» Consigne:
Répondez aux questions suivantes à partir de l'extrait sur la gouvernance des associations d'aide à domicile.
(a) Entre quels deux groupes les rôles sont-ils séparés dans ces associations ?
(b) Dans quelles structures les bénévoles assurent-ils la gestion administrative ?
(c) À qui revient le recrutement du directeur ?

» Extrait du texte:
════════════════

Les associations d’aide à domicile, comme toutes les associations employeuses qui opèrent dans le champ social et médico-social, ont un modèle de gouvernance spécifique. Celui-ci est lié à la séparation des rôles entre les adhérents-bénévoles, qui portent le projet de la structure, et les salariés, qui assurent au quotidien les services rendus aux bénéficiaires de l’activité de l’association.

Conseil d’administration, président et directeur

Cette division des rôles se décline de manière diverse selon la taille des associations. Les bénévoles n’assurent la gestion administrative que dans les plus petites structures. En règle générale, un salarié va se voir déléguer la gestion des feuilles de paie, du planning, etc., bref de tout ce que requiert le pilotage de l’association. Et dès que la structure dépasse une certaine taille, elle emploie un directeur salarié à qui le président et son conseil d’administration (CA) peuvent déléguer de nombreuses tâches.

La gouvernance de la structure se partage alors entre le CA et son président d’une part et le directeur d’autre part. S’il revient aux premiers de recruter le second, et de conserver la haute main sur la stratégie de l’association, le directeur n’est pas un simple exécutant. Il a aussi un devoir d’initiative et doit veiller au bon fonctionnement de l’association, notamment à son équilibre économique.

════════════════

» Documents fournis:
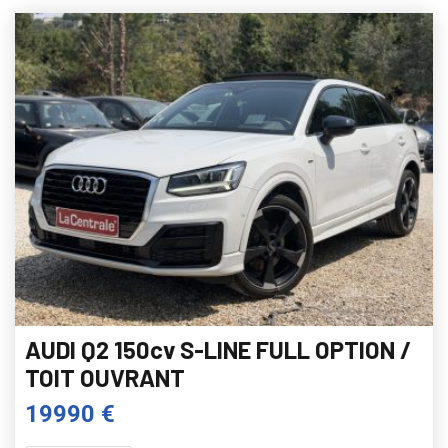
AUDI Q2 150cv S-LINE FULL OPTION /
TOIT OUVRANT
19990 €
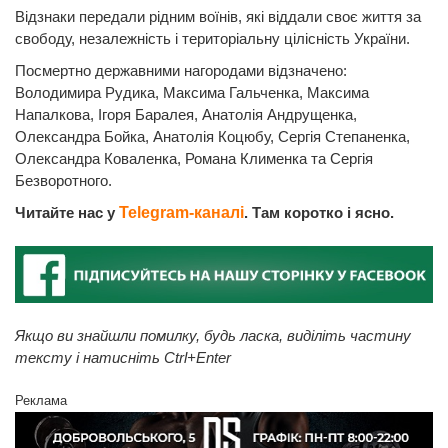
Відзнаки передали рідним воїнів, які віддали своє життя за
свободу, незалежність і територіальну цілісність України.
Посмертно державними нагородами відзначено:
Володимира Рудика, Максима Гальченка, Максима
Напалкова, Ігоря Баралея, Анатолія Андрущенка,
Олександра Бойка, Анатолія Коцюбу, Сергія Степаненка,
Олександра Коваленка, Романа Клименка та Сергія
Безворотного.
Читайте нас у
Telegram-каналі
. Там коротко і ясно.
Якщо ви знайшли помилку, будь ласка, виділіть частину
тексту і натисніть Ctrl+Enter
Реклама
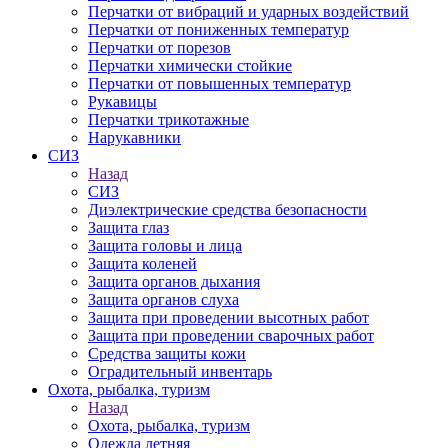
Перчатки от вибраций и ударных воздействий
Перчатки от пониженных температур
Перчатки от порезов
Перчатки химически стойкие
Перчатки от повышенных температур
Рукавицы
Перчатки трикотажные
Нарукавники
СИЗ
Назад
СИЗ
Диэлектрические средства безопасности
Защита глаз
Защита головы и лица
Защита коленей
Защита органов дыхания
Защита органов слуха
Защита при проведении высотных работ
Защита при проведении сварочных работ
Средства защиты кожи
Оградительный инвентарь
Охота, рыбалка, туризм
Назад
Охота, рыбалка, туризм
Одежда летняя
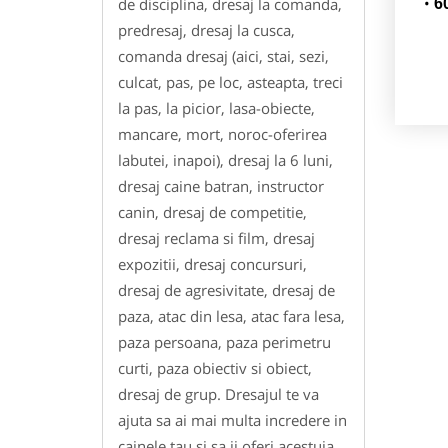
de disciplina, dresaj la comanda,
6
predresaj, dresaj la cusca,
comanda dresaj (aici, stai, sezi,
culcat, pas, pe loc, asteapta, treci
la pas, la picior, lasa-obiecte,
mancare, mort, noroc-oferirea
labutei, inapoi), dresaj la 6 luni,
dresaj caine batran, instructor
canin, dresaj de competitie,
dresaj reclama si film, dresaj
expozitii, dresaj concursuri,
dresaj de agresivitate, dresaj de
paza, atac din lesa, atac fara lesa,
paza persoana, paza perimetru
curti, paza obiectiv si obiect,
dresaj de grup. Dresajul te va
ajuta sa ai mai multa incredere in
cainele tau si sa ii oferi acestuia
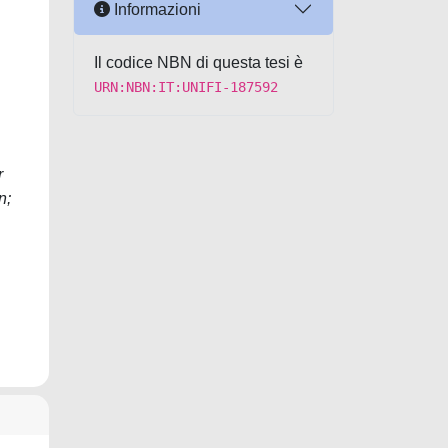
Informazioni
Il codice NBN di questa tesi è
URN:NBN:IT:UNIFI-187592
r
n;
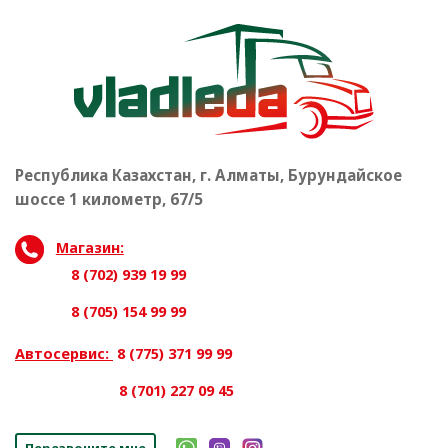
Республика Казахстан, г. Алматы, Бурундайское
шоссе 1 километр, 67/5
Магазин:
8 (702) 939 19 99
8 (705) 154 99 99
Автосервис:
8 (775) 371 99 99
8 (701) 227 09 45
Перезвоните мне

════════════════

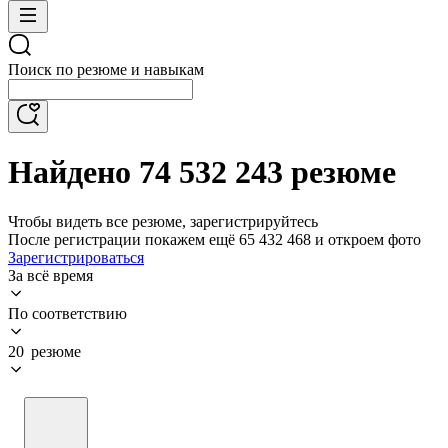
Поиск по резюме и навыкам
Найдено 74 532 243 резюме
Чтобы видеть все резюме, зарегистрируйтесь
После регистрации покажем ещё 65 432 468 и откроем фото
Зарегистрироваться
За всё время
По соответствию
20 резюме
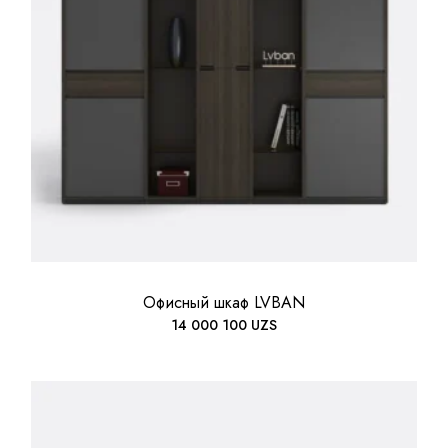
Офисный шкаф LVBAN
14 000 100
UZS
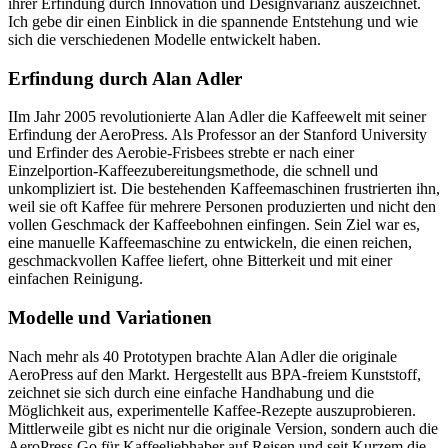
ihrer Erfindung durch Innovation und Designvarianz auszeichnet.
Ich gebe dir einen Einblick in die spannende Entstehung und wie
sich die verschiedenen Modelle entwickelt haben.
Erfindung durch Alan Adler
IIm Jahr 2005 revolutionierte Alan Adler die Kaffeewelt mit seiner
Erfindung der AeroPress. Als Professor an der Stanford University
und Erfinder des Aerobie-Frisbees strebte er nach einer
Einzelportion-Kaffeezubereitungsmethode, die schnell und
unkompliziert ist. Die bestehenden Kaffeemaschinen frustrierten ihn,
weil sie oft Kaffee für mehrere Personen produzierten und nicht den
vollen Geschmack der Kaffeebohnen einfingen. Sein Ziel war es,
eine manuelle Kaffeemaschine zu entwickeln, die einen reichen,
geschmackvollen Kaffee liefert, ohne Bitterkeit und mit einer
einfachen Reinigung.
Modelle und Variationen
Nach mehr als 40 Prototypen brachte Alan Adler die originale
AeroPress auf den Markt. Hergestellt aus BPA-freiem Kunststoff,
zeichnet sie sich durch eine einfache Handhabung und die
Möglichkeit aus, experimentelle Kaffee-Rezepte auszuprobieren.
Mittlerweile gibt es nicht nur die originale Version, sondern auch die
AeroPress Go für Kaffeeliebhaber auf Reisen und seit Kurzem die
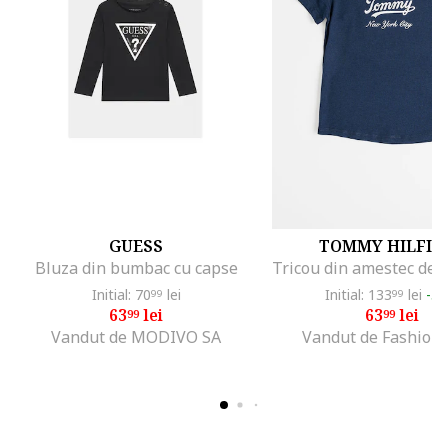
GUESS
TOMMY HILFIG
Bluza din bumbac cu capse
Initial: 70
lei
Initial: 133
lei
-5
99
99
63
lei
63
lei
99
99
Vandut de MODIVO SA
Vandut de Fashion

════════════════

» Corrigé:
(a) Entre les adhérents-bénévoles, qui portent le projet de la structure, et les salariés, qui assurent au quotidien les services rendus aux bénéficiaires.
(b) Uniquement dans les plus petites structures.
(c) Au conseil d'administration (CA) et à son président.